● EXERCISE: Collect every line from the entries below that contains the string "chart", treating uppercase and lowercase letters as different.

● Excerpts from a dataset:
== Segment start ==

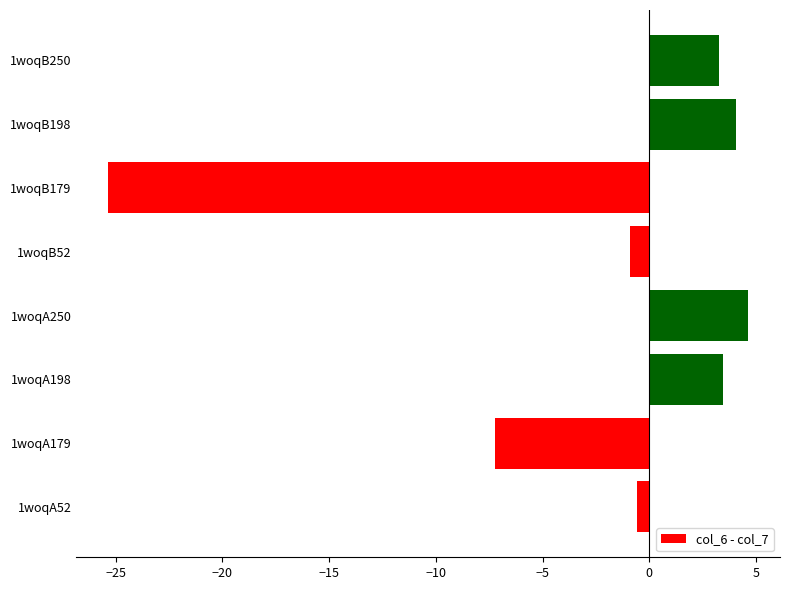

What is the change in value from 1woqB198 to 1woqB250?

-0.8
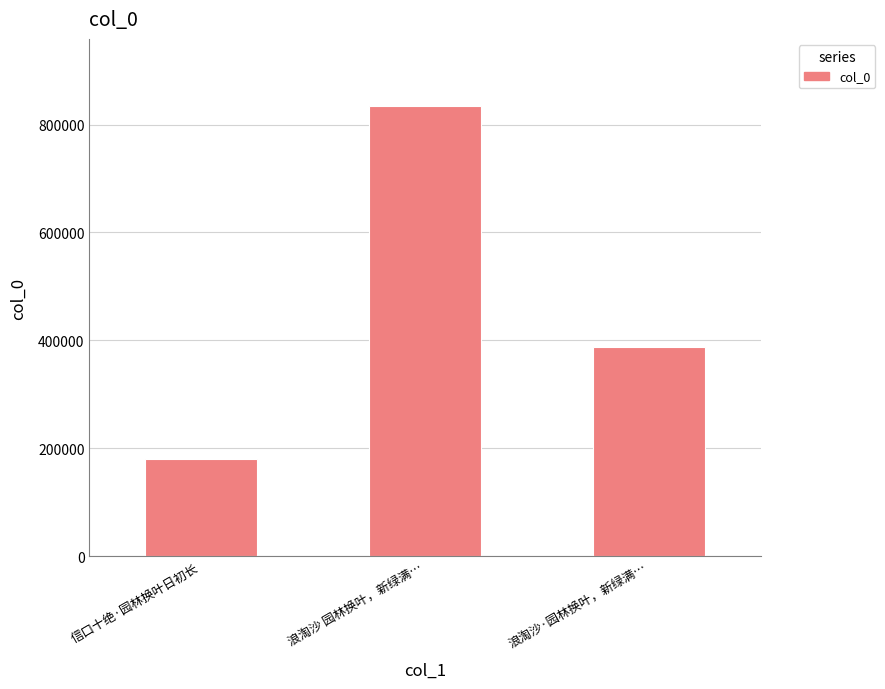

Which label corresponds to the smallest value in the chart?

信口十绝·园林换叶日初长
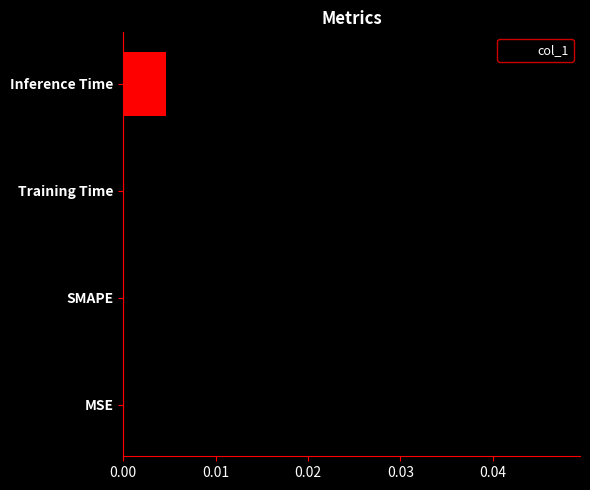

Count the number of data series in this chart.

1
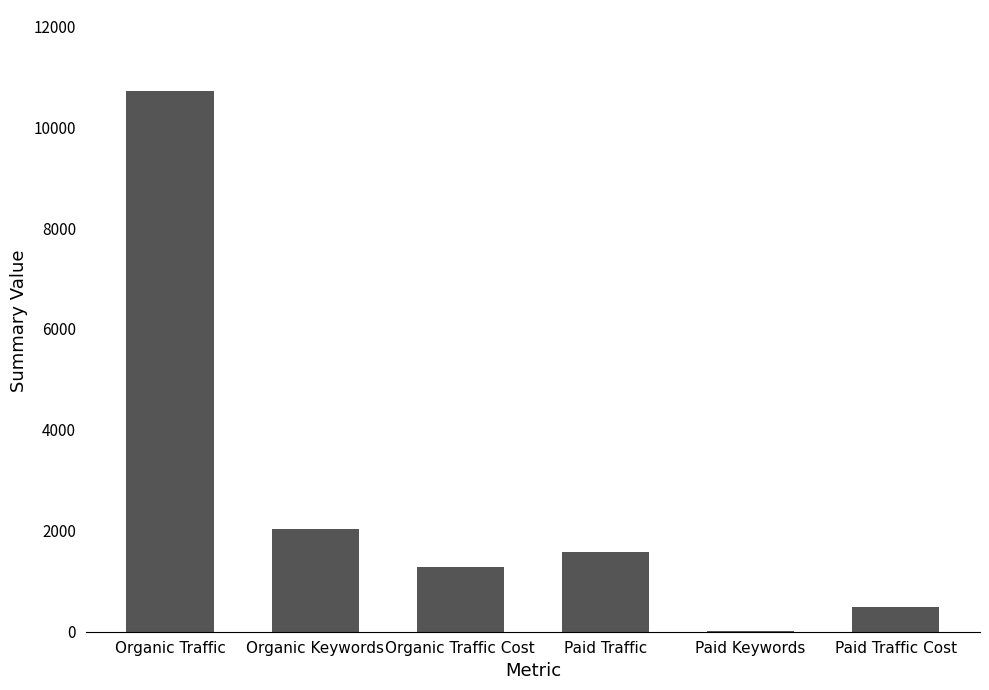

The chart shows a value of 483 at Paid Traffic Cost. True or false?

True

== Segment end ==

● EXERCISE ANSWER:
Which label corresponds to the smallest value in the chart?
Count the number of data series in this chart.
The chart shows a value of 483 at Paid Traffic Cost. True or false?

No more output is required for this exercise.